J.J. Taylor

Arizona running back J.J. Taylor leaves the Oregon State defense behind on a long run during the second quarter. The Beavers couldn't slow down the Wildcats' rushing attack in a loss on Saturday.

Kelly Presnell, The Associated Press

TUCSON, Ariz. — Oregon State interim coach Cory Hall has stressed the need to both run the ball successfully and stop the run as the key to winning football.

Last week, the Beavers were unable to contain Cal’s Patrick Laird and he rushed for 214 yards to spark the Golden Bears to the win.

On Saturday night, the Beavers faced Arizona and quarterback Khalil Tate, who has been shredding his way through the Pac-12 with his legs.

The Beavers could not contain Tate from the start and were unable to get the offense going until the second half in a 49-28 loss before 40,984 fans at Arizona Stadium.

Arizona set a school record for rushing yards in a game with 534.

“You have 602 total offensive yards for Arizona and 360 for Oregon State football,” Hall said. “There are some things that have to change and in my opinion those players deserve better.”

Tate had 123 yards and a touchdown at the half and the Wildcats piled up 329 on the ground. J.J. Taylor had 100.

Meanwhile, the Beavers managed a paltry 82 total yards.

Tate finished with 206 yards on 16 carries with two TDs before Brandon Dawkins replaced him in the fourth quarter.

“To be honest with you, he’s a good player,” OSU safety Jalen Moore said. “But at the end of the day it’s on us. We were making mistakes, technical mistakes. So we kind of shot ourselves in the foot. That team right there, they’re a good team and I’d say they’re a fast team, but we were just not technically sound.”

Said linebacker Kee Whetzel: “He’s a good player, so when you make mistakes he’s going to make you pay for it.”

The Wildcats pushed the pace on offense and rarely let the Beavers get too much of a breather.

“They ran the ball well,” Whetzel said. “You really can’t take away from that. So as a defense we’ve just got to get better at that.”

The Beavers got off to a good start in the third. They drove 65 yards in nine plays and Noah Togiai gathered in a 15-yard touchdown pass from Darell Garretson despite tight coverage.

A moment later and it was 35-7 when Tate got the corner and raced 71 yards to the end zone.

The Beavers put together another scoring drive, going 75 yards in eight plays with most coming on the run.
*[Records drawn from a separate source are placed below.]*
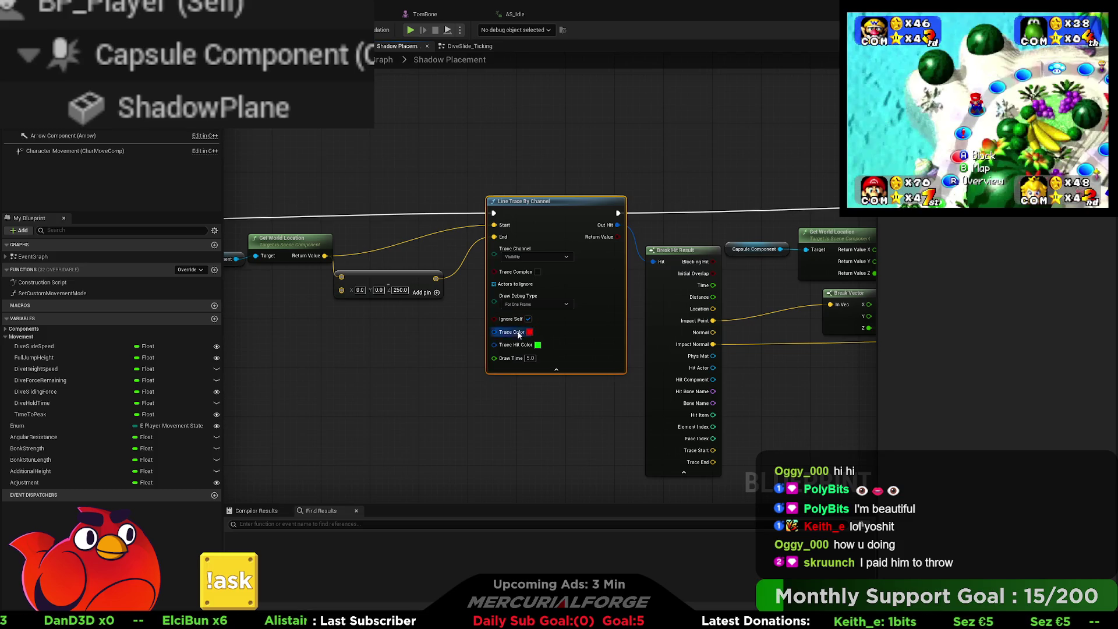
{"action": "left_click", "coordinate": [450, 337]}
{"action": "key", "text": "alt+Left"}
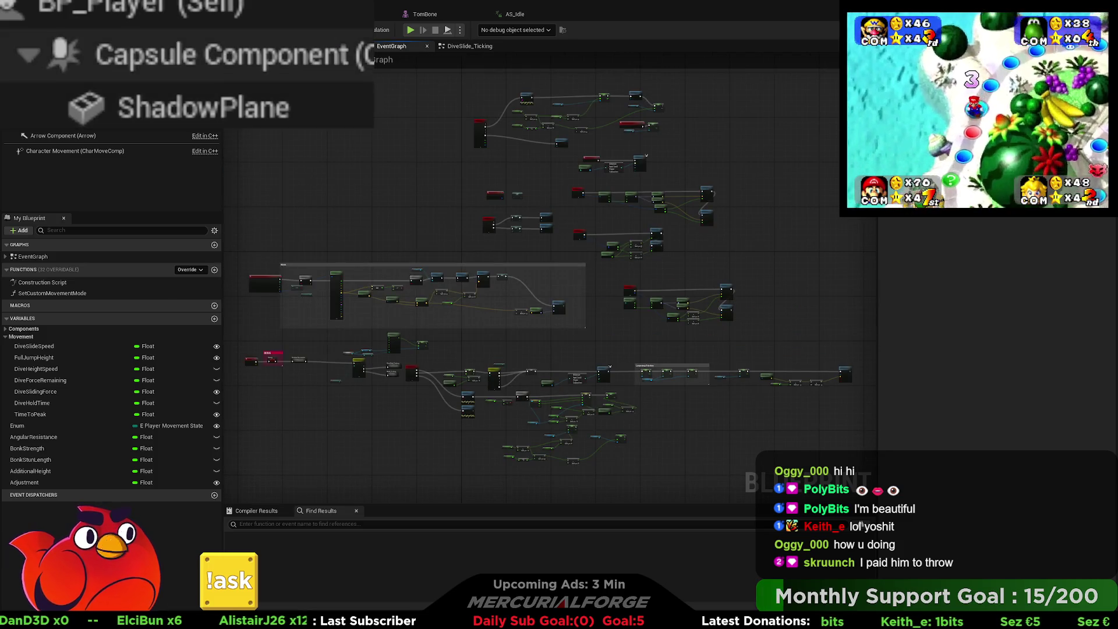
- Play-test running, jumping and dive slides to check the blob shadow, then return to Shadow Placement
{"action": "double_click", "coordinate": [295, 360]}
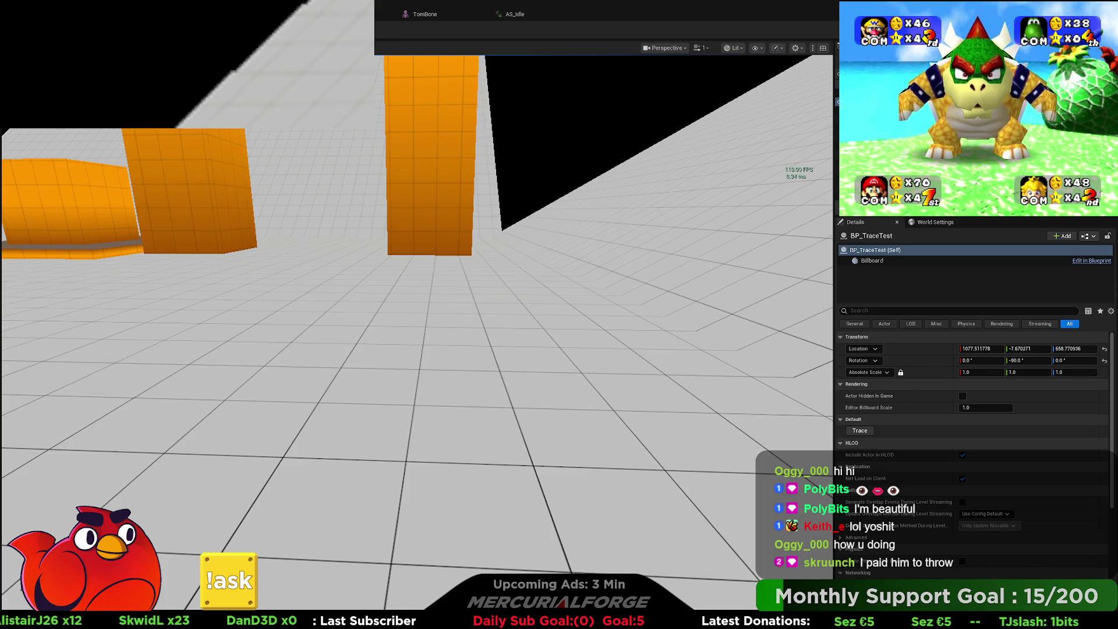
{"action": "key", "text": "alt+p"}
Garretson made a nice touchdown toss to Isaiah Hodgins for a 6-yard TD.

OSU forced Arizona’s first punt of the game with about 3½ minutes left in the third.

The Beavers could not put a drive together and Alex Bland’s punt went 23 yards and set up Arizona at the OSU 34. The Wildcats quickly made it 42-14 with the short field.

OSU went 75 yards in 10 plays to cut it to 42-21. Garretson hit Togiai for 17 yards on a fourth-and-12 and then went to a wide open Timmy Hernandez for a 15-yard score.

Garretson hit Ryan Nall for a 44-yard touchdown to get within 49-28 before recovering an onside kick with just over three minutes left.

But an interception ended that drive.

Arizona won the toss and took the ball 75 yards in 11 plays for a 7-0 lead.

Tate did the bulk of the damage, scrambling for 22 yards on a third-down play and hitting Tyrell Johnson for 23 to the OSU 6. Two carries by Nick Wilson and Arizona had its TD.

After Garretson hit Hodgins for 14 on the second play of OSU’s first possession, the drive melted down. But Shawn Wilson intercepted Tate to get the offense back on the field at the OSU 3.

The Beavers moved over midfield but wound up punting back to UA.

This time, the Wildcats made OSU pay. They drove 85 yards in eight plays as Tate had an 18-yard run and Taylor got loose for 29. Zach Green scored from the 4.

Tate finished the first quarter with 96 yards rushing.

Tate got his first touchdown of the game with a 19-yard burst up the middle, shedding five tackle attempts by the Beavers on the way.

Taylor got loose again, this time up the middle for 56 yards before Whetzel ran him down. Tony Ellison scored on a 27-yard reverse and OSU was in a 28-0 hole.

“Probably like the first three touchdowns I think it was lost gaps or missed assignments,” Whetzel said.